== Extract provided ==

During a July 12, 2021 episode of The Rubin Report, a conservative-leaning talk show where the host, Dave Rubin, uses long-form interviews to examine current social and political issues, Republican politician Kevin McCarthy evoked a rather tiresome talking point about Martin Luther King that set off a proverbial firestorm on social media. In less than 20 seconds, McCarthy pronounced the supposed inconsistencies between MLK’s “dream” and the tenets of Critical Race Theory (CRT). Citing school boards as the battleground for the next conservative campaign, the California Republican hoped to spark the ire of conservative parents by making a sweeping generalization of King’s legacy, claiming that proponents of CRT were “against everything Martin Luther King has ever told us: ‘Don’t judge us by the color of our skin,’ and “now they’re embracing it…they’re going backwards.” McCarthy’s claim trended on Twitter, as it was either criticized or embraced by those in the public square, oftentimes demarcated by one’s political self-identification as “right” or “left.”

McCarthy’s claim exposes how King’s legacy is sanitized by rightwing figures. He asserts that CRT does not only go against MLK’s “dream” in 1963, it goes against “everything Martin Luther King has ever told us.” This statement provides the crux of the issue. By emphasizing it goes against everything the Civil Rights leader “ever” told Americans about race relations, McCarthy and his conservative counterparts assume that the totality of King’s teachings are encapsulated in a single statement of one speech he gave in 1963. 

McCarthy surely knew he was preaching to the choir, as Dave Rubin has repeated the claim of King’s colorblindness throughout his Youtube career. Right-leaning pundits from organizations like Campus Reform and PragerU, both online platforms espousing conservative ideas intended to counter the liberal teachings on modern American Universities, have repeated similar talking points.

===
== Provided information ==

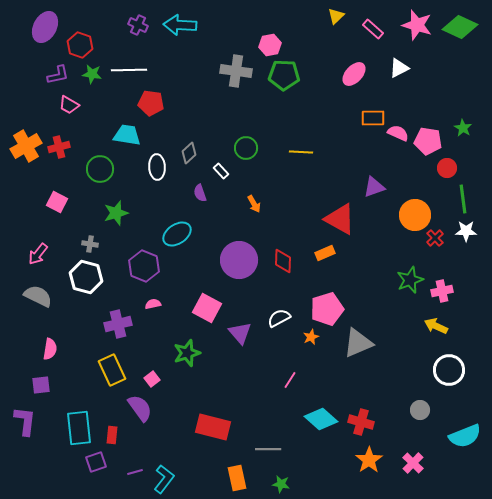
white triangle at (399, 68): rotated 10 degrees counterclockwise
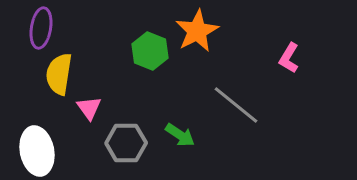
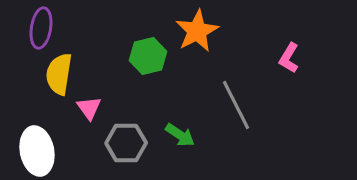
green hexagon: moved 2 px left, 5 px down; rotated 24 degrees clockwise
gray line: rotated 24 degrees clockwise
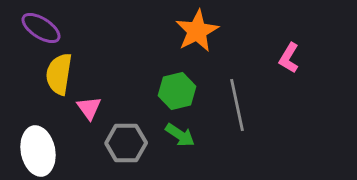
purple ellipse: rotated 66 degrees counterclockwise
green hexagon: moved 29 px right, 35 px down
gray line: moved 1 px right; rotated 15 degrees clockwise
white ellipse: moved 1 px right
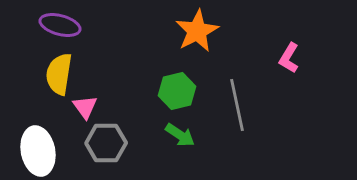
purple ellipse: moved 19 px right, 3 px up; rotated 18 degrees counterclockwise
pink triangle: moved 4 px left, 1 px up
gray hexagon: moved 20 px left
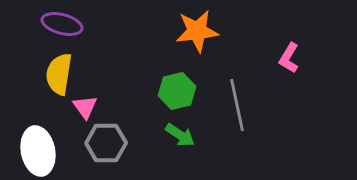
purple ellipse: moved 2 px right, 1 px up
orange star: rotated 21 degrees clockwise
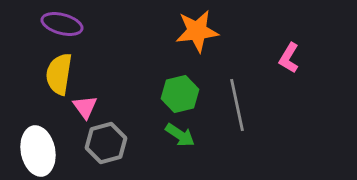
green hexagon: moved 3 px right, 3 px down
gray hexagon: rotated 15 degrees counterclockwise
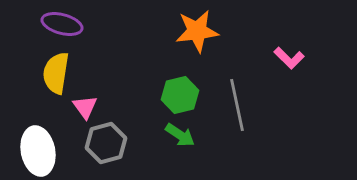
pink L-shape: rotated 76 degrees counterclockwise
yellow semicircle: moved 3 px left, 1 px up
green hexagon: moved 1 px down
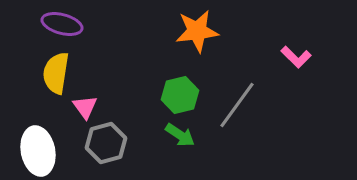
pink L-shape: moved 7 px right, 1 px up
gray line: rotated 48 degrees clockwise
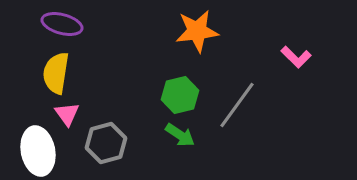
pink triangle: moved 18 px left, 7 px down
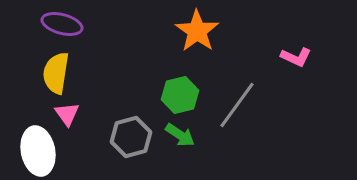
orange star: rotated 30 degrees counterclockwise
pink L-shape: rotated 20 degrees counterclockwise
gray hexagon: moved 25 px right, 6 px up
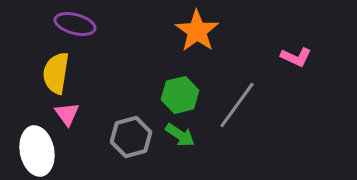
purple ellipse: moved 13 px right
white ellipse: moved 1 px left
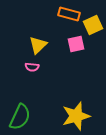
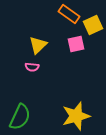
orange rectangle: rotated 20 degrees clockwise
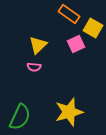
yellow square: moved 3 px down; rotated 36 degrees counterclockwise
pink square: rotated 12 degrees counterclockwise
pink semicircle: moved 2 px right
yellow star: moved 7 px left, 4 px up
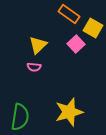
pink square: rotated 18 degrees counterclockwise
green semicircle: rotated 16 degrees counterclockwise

===

• **Work to complete**:
- a) From the passage about McCarthy and King's legacy, quote the text between "McCarthy surely knew" and "similar talking points.", inclusive.
- b) In the passage about McCarthy and King's legacy, which two organizations are named as having repeated similar talking points?

• **Task-by-task answers**:
- a)
McCarthy surely knew he was preaching to the choir, as Dave Rubin has repeated the claim of King’s colorblindness throughout his Youtube career. Right-leaning pundits from organizations like Campus Reform and PragerU, both online platforms espousing conservative ideas intended to counter the liberal teachings on modern American Universities, have repeated similar talking points.

- b) Campus Reform and PragerU.